= Problem details =
Turn the lines of the items into a numbered list, from the first line through the line with "На данный момент в России произведены первые". Leave out any blank lines.

= Excerpted data =
-- Opening Marker --
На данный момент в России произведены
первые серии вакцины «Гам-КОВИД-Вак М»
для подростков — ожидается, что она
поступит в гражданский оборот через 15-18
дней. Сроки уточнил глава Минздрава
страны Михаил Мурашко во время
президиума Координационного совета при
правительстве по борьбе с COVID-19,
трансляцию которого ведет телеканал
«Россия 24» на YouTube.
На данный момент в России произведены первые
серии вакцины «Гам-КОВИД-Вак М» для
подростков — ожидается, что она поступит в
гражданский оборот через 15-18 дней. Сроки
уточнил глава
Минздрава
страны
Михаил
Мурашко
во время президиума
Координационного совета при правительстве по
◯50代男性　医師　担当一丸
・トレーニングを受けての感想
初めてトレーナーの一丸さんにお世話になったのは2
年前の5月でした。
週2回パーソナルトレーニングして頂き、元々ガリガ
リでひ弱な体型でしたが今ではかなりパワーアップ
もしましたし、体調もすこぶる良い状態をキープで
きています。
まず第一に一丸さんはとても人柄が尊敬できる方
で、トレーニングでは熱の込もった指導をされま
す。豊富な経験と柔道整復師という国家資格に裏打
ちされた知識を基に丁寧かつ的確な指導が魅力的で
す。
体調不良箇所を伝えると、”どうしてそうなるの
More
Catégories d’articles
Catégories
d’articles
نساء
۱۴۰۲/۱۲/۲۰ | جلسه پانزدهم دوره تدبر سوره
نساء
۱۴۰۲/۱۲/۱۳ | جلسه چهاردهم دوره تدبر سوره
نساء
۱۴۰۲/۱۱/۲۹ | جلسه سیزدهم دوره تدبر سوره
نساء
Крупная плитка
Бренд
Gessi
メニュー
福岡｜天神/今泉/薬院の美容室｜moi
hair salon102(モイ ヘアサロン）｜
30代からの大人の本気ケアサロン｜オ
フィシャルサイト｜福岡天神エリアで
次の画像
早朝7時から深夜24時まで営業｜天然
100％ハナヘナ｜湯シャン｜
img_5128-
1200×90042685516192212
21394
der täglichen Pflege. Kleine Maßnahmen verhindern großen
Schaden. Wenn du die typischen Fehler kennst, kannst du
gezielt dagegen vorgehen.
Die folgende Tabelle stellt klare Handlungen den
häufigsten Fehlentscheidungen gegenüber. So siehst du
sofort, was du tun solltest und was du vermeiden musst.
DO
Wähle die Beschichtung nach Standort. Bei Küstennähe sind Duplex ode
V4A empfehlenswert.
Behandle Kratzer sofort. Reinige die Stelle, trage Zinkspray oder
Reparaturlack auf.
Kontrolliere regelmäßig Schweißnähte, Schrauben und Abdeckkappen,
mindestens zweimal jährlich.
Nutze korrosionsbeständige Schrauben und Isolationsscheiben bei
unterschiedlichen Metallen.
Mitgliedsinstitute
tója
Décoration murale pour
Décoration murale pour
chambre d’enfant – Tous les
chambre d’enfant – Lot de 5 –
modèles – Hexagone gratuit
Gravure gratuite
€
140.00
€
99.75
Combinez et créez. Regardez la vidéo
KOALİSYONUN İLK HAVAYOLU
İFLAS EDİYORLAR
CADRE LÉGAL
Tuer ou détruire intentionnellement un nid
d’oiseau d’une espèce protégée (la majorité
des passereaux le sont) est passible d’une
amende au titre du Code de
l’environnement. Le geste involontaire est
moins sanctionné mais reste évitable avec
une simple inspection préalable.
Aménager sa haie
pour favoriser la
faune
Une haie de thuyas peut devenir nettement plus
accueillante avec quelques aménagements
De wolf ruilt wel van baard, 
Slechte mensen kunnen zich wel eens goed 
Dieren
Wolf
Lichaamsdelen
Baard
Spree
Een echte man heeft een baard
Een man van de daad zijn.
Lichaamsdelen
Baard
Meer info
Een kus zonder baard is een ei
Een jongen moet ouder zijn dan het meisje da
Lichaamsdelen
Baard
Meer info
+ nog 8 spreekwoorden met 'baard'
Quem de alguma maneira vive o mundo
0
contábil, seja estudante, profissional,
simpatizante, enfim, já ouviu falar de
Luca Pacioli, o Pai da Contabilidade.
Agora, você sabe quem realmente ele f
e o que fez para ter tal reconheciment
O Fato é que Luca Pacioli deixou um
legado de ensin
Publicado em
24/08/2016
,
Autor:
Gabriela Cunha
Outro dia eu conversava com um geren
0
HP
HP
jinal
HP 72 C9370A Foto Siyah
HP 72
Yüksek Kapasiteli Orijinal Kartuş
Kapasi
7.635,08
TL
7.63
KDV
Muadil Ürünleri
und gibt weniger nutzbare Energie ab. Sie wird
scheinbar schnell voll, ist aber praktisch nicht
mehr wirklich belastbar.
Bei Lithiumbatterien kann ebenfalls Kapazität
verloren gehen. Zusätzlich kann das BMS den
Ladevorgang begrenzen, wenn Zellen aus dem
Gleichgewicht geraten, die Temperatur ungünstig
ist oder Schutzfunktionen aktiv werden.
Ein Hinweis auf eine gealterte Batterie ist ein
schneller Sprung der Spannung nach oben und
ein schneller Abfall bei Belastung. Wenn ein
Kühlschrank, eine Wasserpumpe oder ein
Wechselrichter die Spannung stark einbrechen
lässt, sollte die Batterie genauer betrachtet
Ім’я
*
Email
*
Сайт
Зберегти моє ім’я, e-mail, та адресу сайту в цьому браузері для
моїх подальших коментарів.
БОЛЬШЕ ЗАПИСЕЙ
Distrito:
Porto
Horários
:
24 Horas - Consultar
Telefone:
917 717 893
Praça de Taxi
-- Closing Marker --
= Completed task =
1. На данный момент в России произведены
2. первые серии вакцины «Гам-КОВИД-Вак М»
3. для подростков — ожидается, что она
4. поступит в гражданский оборот через 15-18
5. дней. Сроки уточнил глава Минздрава
6. страны Михаил Мурашко во время
7. президиума Координационного совета при
8. правительстве по борьбе с COVID-19,
9. трансляцию которого ведет телеканал
10. «Россия 24» на YouTube.
11. На данный момент в России произведены первые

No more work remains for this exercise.